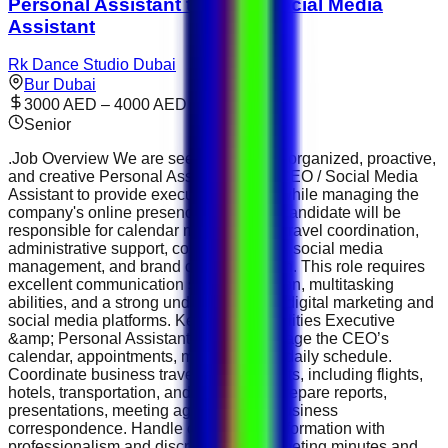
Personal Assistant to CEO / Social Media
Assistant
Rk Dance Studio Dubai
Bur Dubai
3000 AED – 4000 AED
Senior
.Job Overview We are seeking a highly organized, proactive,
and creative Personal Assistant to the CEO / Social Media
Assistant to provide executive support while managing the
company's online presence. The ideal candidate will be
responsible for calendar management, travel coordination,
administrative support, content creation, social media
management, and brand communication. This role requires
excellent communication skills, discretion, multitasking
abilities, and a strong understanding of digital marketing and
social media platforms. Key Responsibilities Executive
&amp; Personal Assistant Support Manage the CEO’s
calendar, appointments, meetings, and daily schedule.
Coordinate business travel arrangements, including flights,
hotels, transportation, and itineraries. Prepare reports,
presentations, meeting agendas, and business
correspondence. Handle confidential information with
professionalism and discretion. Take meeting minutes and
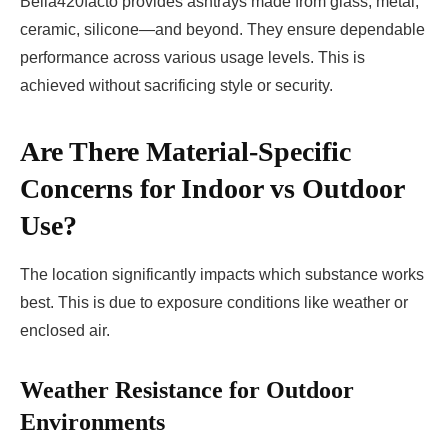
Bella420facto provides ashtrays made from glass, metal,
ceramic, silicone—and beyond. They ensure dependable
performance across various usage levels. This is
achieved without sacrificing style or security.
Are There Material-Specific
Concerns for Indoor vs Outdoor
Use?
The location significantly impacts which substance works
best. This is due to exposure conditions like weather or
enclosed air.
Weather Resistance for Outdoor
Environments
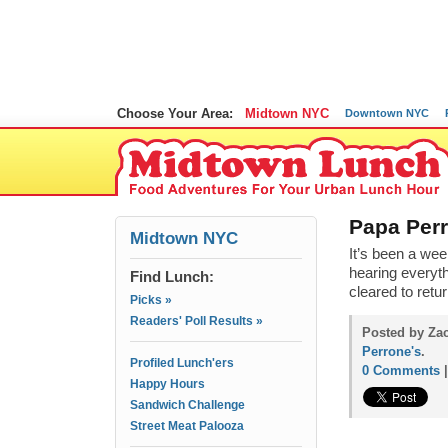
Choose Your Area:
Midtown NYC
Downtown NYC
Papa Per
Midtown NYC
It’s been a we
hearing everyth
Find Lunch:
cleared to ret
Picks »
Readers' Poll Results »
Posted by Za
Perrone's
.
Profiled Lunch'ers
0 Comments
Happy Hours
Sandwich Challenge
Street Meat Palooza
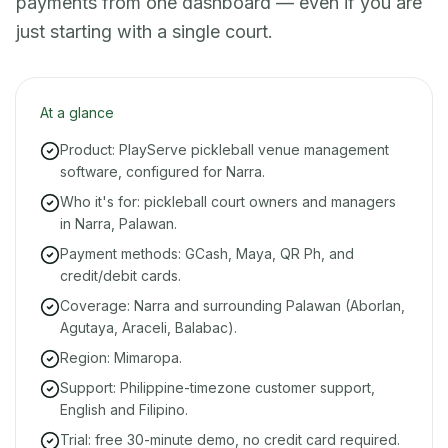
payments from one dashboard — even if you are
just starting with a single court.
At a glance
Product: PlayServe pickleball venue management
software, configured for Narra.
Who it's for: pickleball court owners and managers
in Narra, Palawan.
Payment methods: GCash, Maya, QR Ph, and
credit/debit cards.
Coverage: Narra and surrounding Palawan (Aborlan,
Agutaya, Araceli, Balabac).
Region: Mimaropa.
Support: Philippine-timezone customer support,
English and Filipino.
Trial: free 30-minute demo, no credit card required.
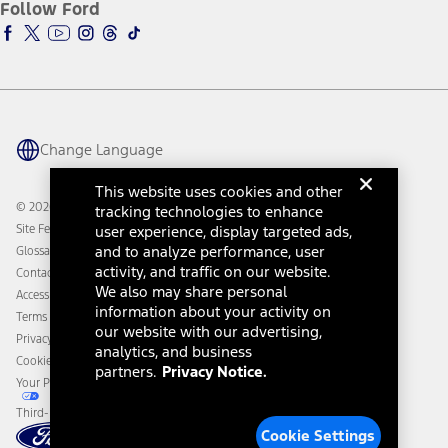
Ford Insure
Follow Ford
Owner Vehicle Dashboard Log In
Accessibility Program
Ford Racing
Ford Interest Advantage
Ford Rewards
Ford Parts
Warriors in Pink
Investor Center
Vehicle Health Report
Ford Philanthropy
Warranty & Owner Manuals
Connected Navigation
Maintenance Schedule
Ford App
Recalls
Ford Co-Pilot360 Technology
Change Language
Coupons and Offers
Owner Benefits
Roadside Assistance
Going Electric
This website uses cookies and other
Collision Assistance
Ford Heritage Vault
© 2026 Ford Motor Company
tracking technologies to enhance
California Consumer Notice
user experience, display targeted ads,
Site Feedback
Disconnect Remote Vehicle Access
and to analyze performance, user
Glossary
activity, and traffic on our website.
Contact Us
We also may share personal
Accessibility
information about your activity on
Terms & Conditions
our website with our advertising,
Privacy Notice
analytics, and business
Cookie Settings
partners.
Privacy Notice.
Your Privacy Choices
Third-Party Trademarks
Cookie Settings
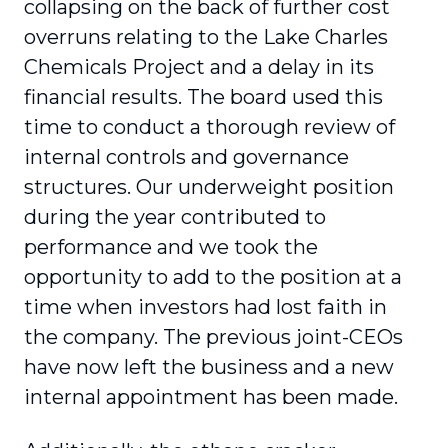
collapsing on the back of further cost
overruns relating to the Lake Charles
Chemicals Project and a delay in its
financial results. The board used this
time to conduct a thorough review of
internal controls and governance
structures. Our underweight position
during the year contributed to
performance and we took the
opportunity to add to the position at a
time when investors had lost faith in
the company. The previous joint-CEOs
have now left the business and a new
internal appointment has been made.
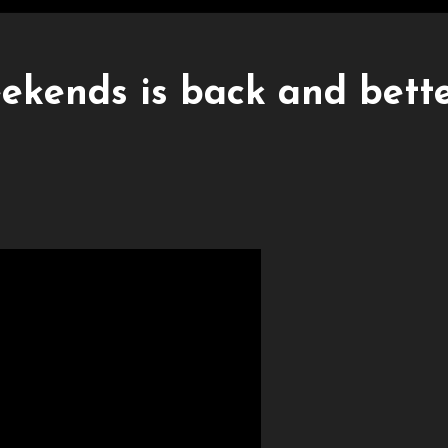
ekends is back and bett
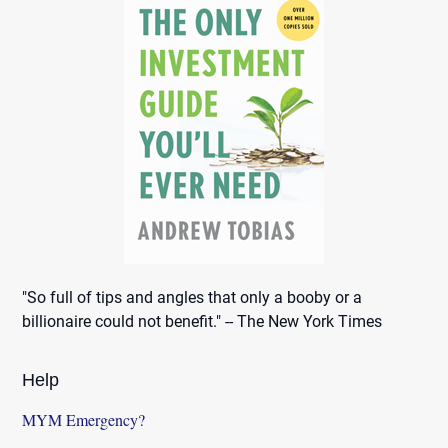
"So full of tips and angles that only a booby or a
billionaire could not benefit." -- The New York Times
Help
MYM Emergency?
:::::
Repeat every line of the rows above word for word, leaving out the pictures.

Personal Assistant to CEO / Social Media
Assistant
Rk Dance Studio Dubai
Bur Dubai
3000 AED – 4000 AED
Senior
.Job Overview We are seeking a highly organized, proactive,
and creative Personal Assistant to the CEO / Social Media
Assistant to provide executive support while managing the
company's online presence. The ideal candidate will be
responsible for calendar management, travel coordination,
administrative support, content creation, social media
management, and brand communication. This role requires
excellent communication skills, discretion, multitasking
abilities, and a strong understanding of digital marketing and
social media platforms. Key Responsibilities Executive
&amp; Personal Assistant Support Manage the CEO’s
calendar, appointments, meetings, and daily schedule.
Coordinate business travel arrangements, including flights,
hotels, transportation, and itineraries. Prepare reports,
presentations, meeting agendas, and business
correspondence. Handle confidential information with
professionalism and discretion. Take meeting minutes and
Bella420facto provides ashtrays made from glass, metal,
ceramic, silicone—and beyond. They ensure dependable
performance across various usage levels. This is
achieved without sacrificing style or security.
Are There Material-Specific
Concerns for Indoor vs Outdoor
Use?
The location significantly impacts which substance works
best. This is due to exposure conditions like weather or
enclosed air.
Weather Resistance for Outdoor
Environments
Choose Your Area:
Midtown NYC
Downtown NYC
Papa Per
Midtown NYC
It’s been a we
hearing everyth
Find Lunch:
cleared to ret
Picks »
Readers' Poll Results »
Posted by Za
Perrone's
.
Profiled Lunch'ers
0 Comments
Happy Hours
Sandwich Challenge
Street Meat Palooza
payments from one dashboard — even if you are
just starting with a single court.
At a glance
Product: PlayServe pickleball venue management
software, configured for Narra.
Who it's for: pickleball court owners and managers
in Narra, Palawan.
Payment methods: GCash, Maya, QR Ph, and
credit/debit cards.
Coverage: Narra and surrounding Palawan (Aborlan,
Agutaya, Araceli, Balabac).
Region: Mimaropa.
Support: Philippine-timezone customer support,
English and Filipino.
Trial: free 30-minute demo, no credit card required.
Ford Insure
Follow Ford
Owner Vehicle Dashboard Log In
Accessibility Program
Ford Racing
Ford Interest Advantage
Ford Rewards
Ford Parts
Warriors in Pink
Investor Center
Vehicle Health Report
Ford Philanthropy
Warranty & Owner Manuals
Connected Navigation
Maintenance Schedule
Ford App
Recalls
Ford Co-Pilot360 Technology
Change Language
Coupons and Offers
Owner Benefits
Roadside Assistance
Going Electric
This website uses cookies and other
Collision Assistance
Ford Heritage Vault
© 2026 Ford Motor Company
tracking technologies to enhance
California Consumer Notice
user experience, display targeted ads,
Site Feedback
Disconnect Remote Vehicle Access
and to analyze performance, user
Glossary
activity, and traffic on our website.
Contact Us
We also may share personal
Accessibility
information about your activity on
Terms & Conditions
our website with our advertising,
Privacy Notice
analytics, and business
Cookie Settings
partners.
Privacy Notice.
Your Privacy Choices
Third-Party Trademarks
Cookie Settings
collapsing on the back of further cost
overruns relating to the Lake Charles
Chemicals Project and a delay in its
financial results. The board used this
time to conduct a thorough review of
internal controls and governance
structures. Our underweight position
during the year contributed to
performance and we took the
opportunity to add to the position at a
time when investors had lost faith in
the company. The previous joint-CEOs
have now left the business and a new
internal appointment has been made.
ekends is back and bett
"So full of tips and angles that only a booby or a
billionaire could not benefit." -- The New York Times
Help
MYM Emergency?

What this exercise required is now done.